Das Gespräch war schon vorher auf die nackte Pute gekommen und da war Ursel noch ein anderes Bild von Goya eingefallen, das sie uns zum Glück nicht vorenthalten hat und das sehr viel heiterer wirkt:
- Goya, El perro, 1820 - 1823
Zurück zu den Stillleben:
- Pablo Picasso, Stillleben mit Krug, Kerze und Emailletopf, 1945
Bei diesem Bild dagegen gab es für uns nicht viel zu verstehen. Das sind eben ein Krug, eine Kerze und ein blauer Topf, auch wenn sie "kubistisch" auseinander genommen sind.
Das Korkstück von
- Salvador Dali, Le Morceau de Liège , 1950
ist dagegen nicht so einfach zu erkennen. Wir rätselten ein wenig, wie es aufgehängt ist und wie das Licht fällt. Bis Karl uns auf den Schatten des Nagels aufmerksam machte, der schräg fällt, und darauf, dass man das Band, an dem der Kork hängt, gar nicht sehen kann. Natürlich haben wir uns dann auch noch das Bild angeschaut, für dass dieses Stillleben eine Vorstudie ist:
- Salvador Dali, Die Madonna von Portlligat, c. 1950
Mit ein wenig Suchen findet man auch das Korkstück in diesem in viele Fragmente zerfallenen Bild.

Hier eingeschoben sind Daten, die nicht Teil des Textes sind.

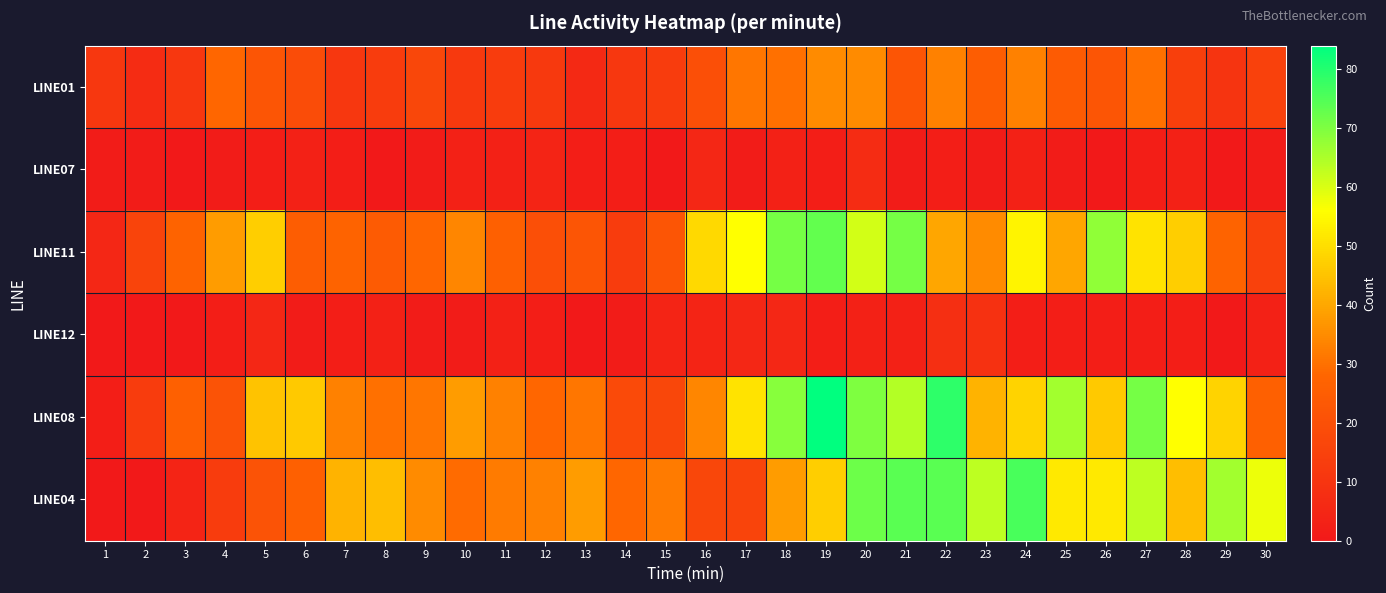

At which category is the sum across all series the highest?

20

Als letzter gehörte noch der Fotograf Kevin Best in diese Reihe:
- Kevin Best, Stillleben mit Weinglas
Ursel fand auch gleich das Vorbild, nach dem der Fotograf seine Aufnahme gestaltet hat (und fand das Vorbild viel besser!)
- David Bailly, Selbstporträt mit Vanitasstillleben, 1651
Aber uns fiel natürlich auch auf, dass Kevin Best zwar viele Gegenstände seines Vorbildes wiedergibt, zugleich aber auch ein paar ganz moderne Details eingeschmuggelt hat! Weitere Fotos von ihm sind übrigens auf flickr zu sehen.